#### [EXERCISE DESCRIPTION]
Please report every line in the data below that contains the word "Triomphe", copying each such line in full.

#### [PROVIDED INFORMATION]
BEGIN
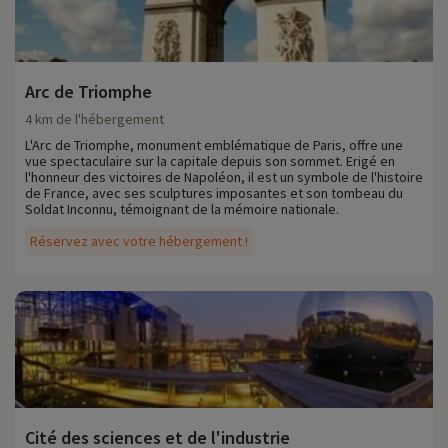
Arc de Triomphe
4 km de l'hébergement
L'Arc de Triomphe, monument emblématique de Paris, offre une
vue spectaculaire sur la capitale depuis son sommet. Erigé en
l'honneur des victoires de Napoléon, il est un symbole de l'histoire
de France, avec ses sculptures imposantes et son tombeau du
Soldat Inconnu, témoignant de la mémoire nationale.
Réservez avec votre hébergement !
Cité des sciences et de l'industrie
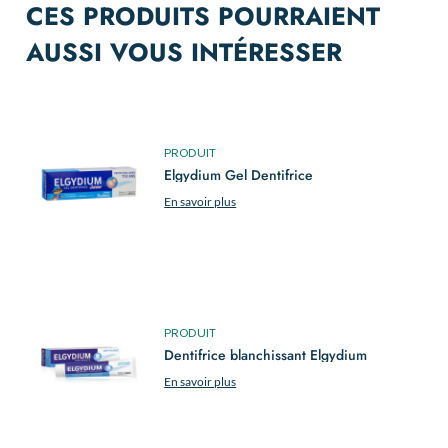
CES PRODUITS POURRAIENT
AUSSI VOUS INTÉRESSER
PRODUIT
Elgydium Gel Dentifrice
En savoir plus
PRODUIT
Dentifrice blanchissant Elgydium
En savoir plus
END
BEGIN
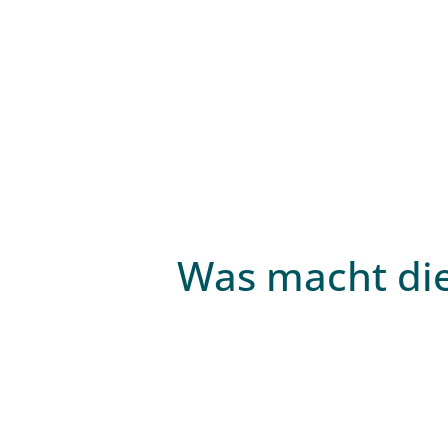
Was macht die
END
BEGIN
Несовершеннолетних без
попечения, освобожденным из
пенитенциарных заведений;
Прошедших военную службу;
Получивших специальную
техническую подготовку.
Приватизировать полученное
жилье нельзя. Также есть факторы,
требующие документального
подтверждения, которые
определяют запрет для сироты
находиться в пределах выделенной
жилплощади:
END
#### [RESULT FOR THIS EXERCISE]
Arc de Triomphe
L'Arc de Triomphe, monument emblématique de Paris, offre une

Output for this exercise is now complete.